One-Dimensional Super Calabi-Yau Manifolds and their Mirrors

TL;DR

This paper explores one-dimensional super Calabi-Yau manifolds, computes their cohomology, automorphism groups, and deformations, and investigates their mirror symmetry properties, revealing unique features of specific supermanifolds.

Contribution

It introduces a detailed analysis of super Calabi-Yau varieties of complex dimension one, including cohomology, automorphisms, deformations, and mirror symmetry, with explicit examples and new findings.

Findings

Identified two super Calabi-Yau manifolds with reduced space $P^1$.

Computed sheaf cohomology showing infinite-dimensionality for certain forms.

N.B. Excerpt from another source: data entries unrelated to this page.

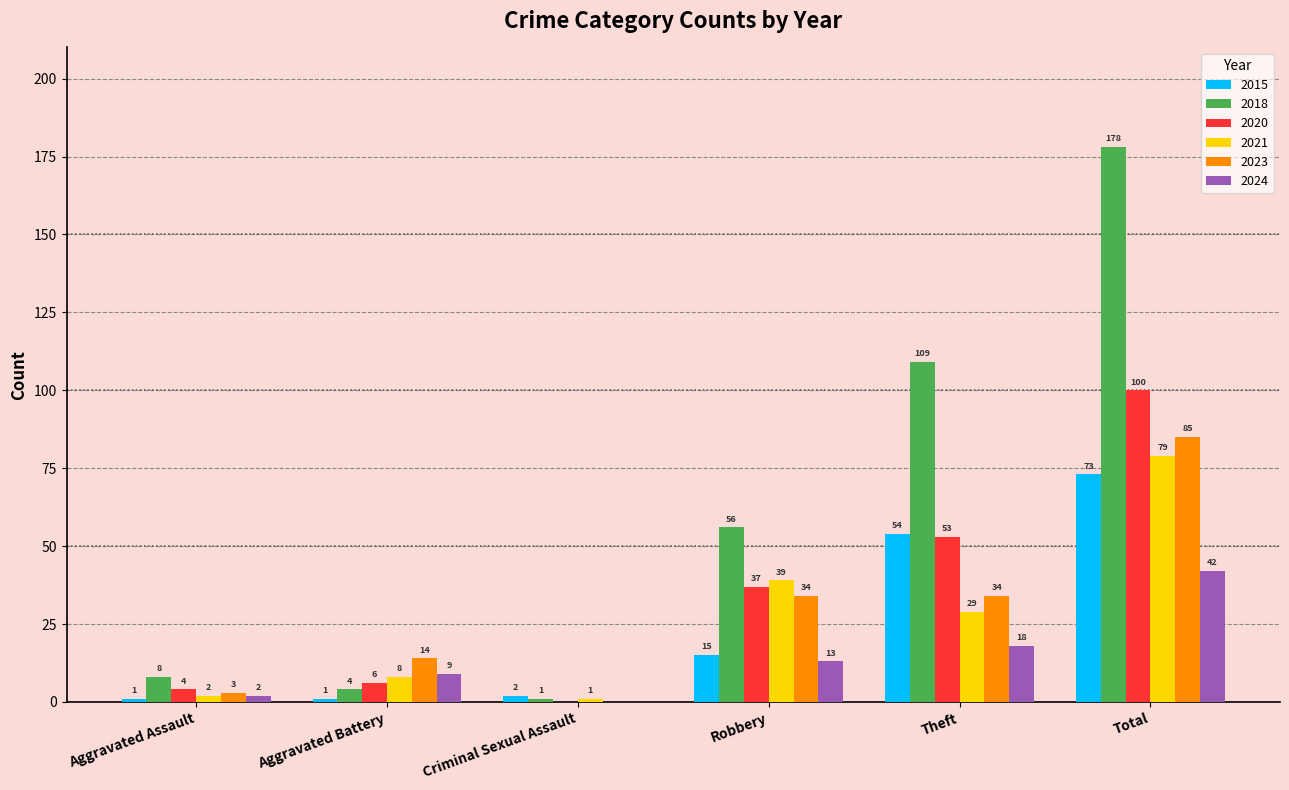

How many data points does each series have?

6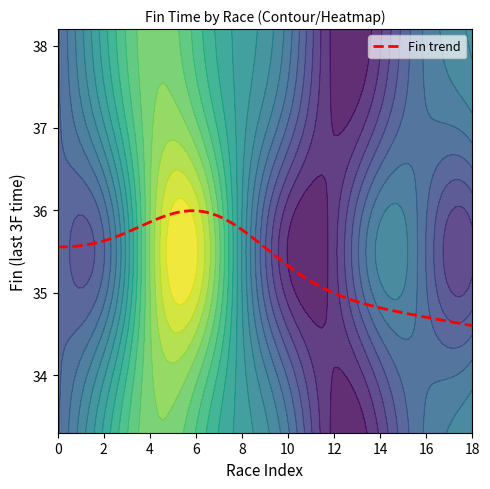

Is the value of 1東京 at 10 greater than the value of 4東京 at 4?

No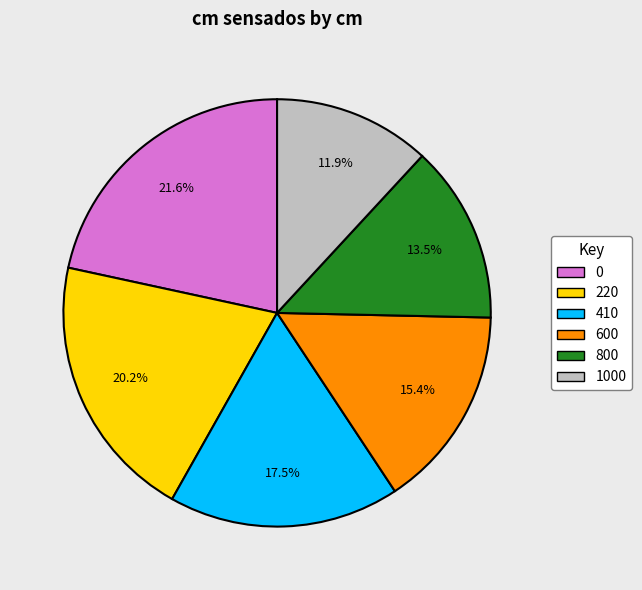

Does 800 account for over 50% of the chart?

No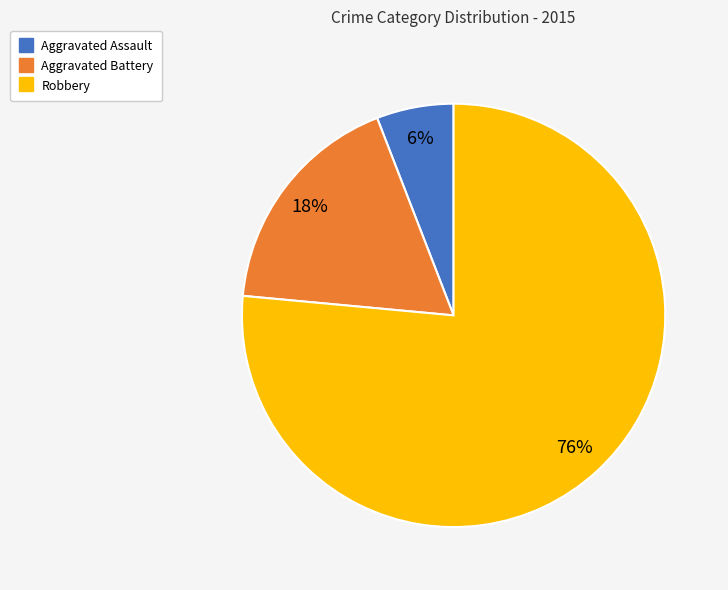

How many segments does this pie chart have?

3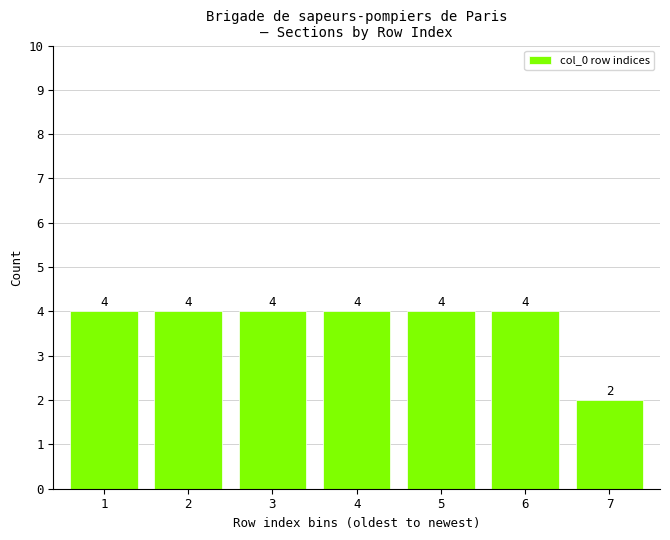

Reading left to right, extract all data points from this chart.

4	4	4	4	4	4	2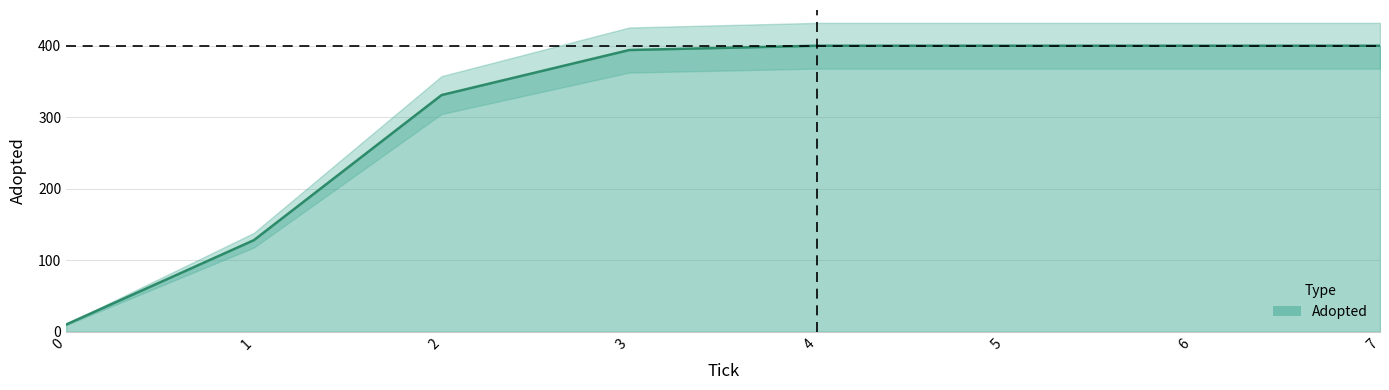

The value at 3.0 is 662. True or false?

False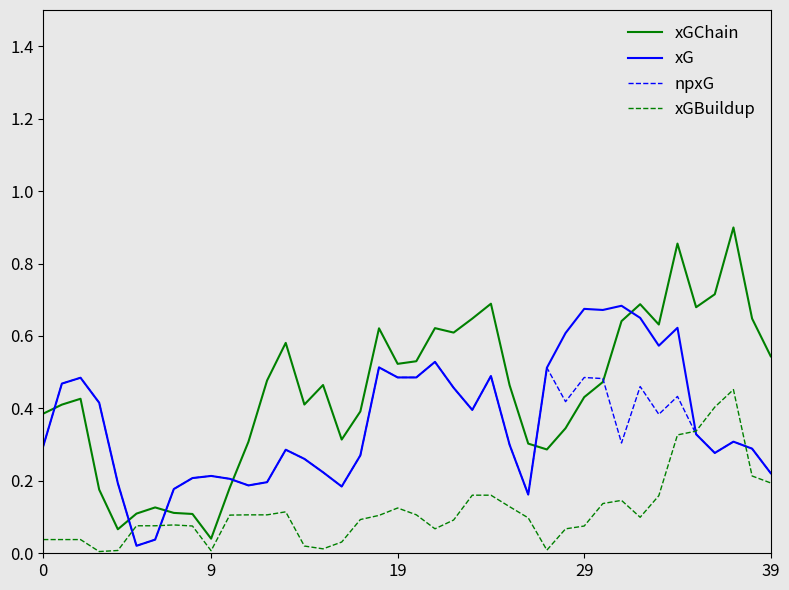

What is the sum of all xGBuildup values?

4.7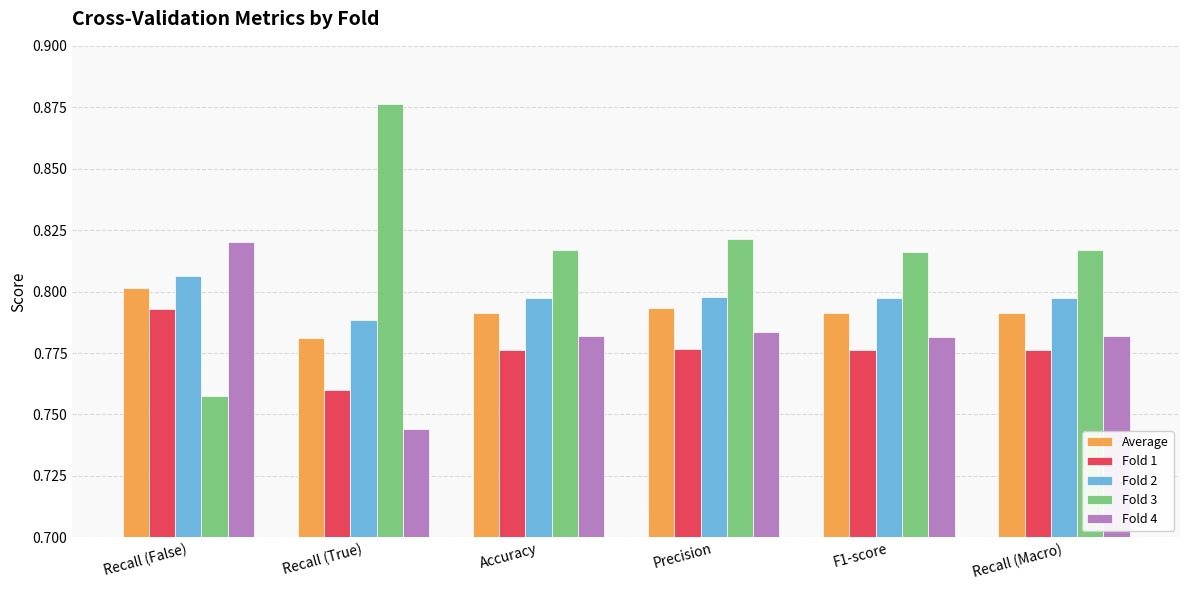

What position from the left is Recall (True)?

2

Established mirror symmetry properties, including self-mirror and zero-dimensional mirrors.

Abstract

We apply a definition of generalised super Calabi-Yau variety (SCY) to supermanifolds of complex dimension one. One of our results is that there are two SCY's having reduced manifold equal to $\mathbb{P}^1$, namely the projective super space $\mathbb{P}^{1|2} $ and the weighted projective super space $\mathbb{WP}^{1|1}_{(2)}$. Then we compute the corresponding sheaf cohomology of superforms, showing that the cohomology with picture number one is infinite dimensional, while the de Rham cohomology, which is what matters from a physical point of view, remains finite dimensional. Moreover, we provide the complete real and holomorphic de Rham cohomology for generic projective super spaces $\mathbb P^{n|m}$. We also determine the automorphism groups: these always match the dimension of the projective super group with the only exception of $\mathbb{P}^{1|2} $, whose automorphism group turns out to be larger than the projective general linear supergroup. By considering the cohomology of the super tangent sheaf, we compute the deformations of $\mathbb{P}^{1|m}$, discovering that the presence of a fermionic structure allows for deformations even if the reduced manifold is rigid. Finally, we show that $\mathbb{P}^{1|2} $ is self-mirror, whereas $\mathbb{WP} ^{1|1}_{(2)}$ has a zero dimensional mirror. Also, the mirror map for $\mathbb{P}^{1|2}$ naturally endows it with a structure of $N=2$ super Riemann surface.